TASK STATEMENT:
When a line in the data below includes "knee", count it; then give only the total.
(RECORDS SUPPLIED Opens)
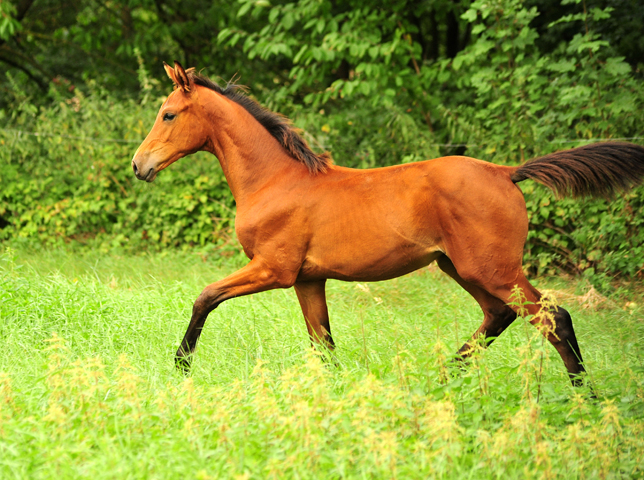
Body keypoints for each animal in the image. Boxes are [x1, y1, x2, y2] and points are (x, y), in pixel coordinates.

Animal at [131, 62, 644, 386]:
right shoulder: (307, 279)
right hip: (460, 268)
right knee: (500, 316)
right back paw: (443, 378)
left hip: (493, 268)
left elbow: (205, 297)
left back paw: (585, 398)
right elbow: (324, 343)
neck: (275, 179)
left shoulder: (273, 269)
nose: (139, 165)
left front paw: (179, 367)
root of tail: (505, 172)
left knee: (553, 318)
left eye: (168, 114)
(RECORDS SUPPLIED Closes)
(RECORDS SUPPLIED Opens)
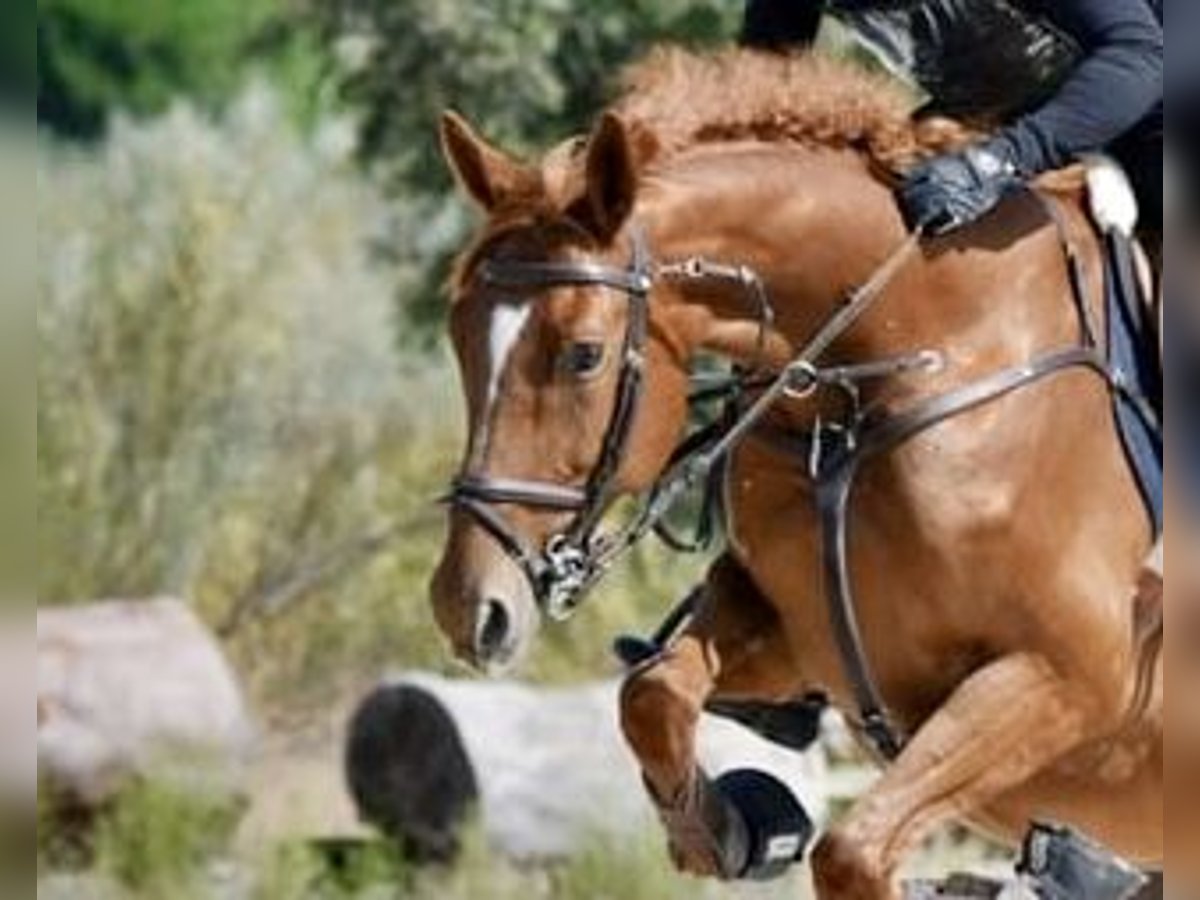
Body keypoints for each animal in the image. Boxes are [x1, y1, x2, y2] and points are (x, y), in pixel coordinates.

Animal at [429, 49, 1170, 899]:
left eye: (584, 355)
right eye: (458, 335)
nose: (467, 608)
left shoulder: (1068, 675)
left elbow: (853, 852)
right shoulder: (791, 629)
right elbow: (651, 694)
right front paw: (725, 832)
(RECORDS SUPPLIED Closes)
(RECORDS SUPPLIED Opens)
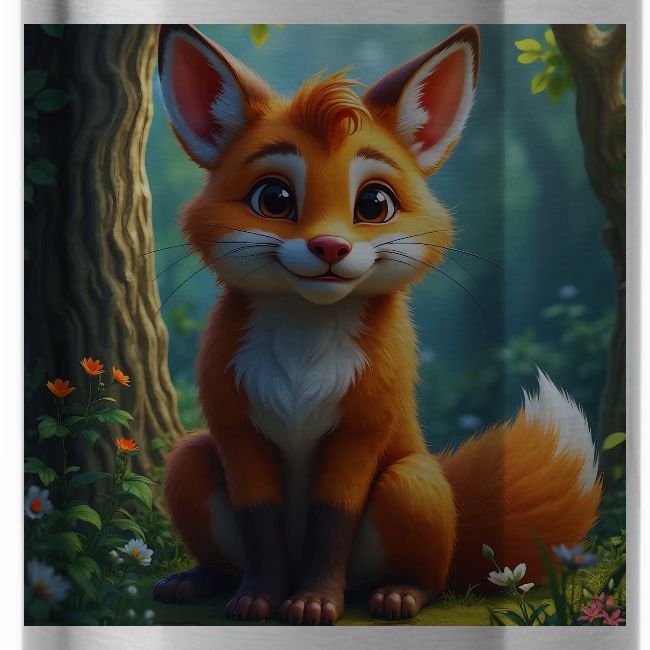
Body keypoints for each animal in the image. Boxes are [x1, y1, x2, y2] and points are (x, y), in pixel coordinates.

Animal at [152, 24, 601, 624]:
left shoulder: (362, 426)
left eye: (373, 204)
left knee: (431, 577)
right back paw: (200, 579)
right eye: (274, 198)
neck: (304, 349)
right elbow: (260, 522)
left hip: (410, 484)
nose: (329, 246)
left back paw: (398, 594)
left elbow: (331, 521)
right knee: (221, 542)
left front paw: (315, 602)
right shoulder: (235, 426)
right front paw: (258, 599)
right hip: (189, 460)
(RECORDS SUPPLIED Closes)
REPLY TO THE TASK:
4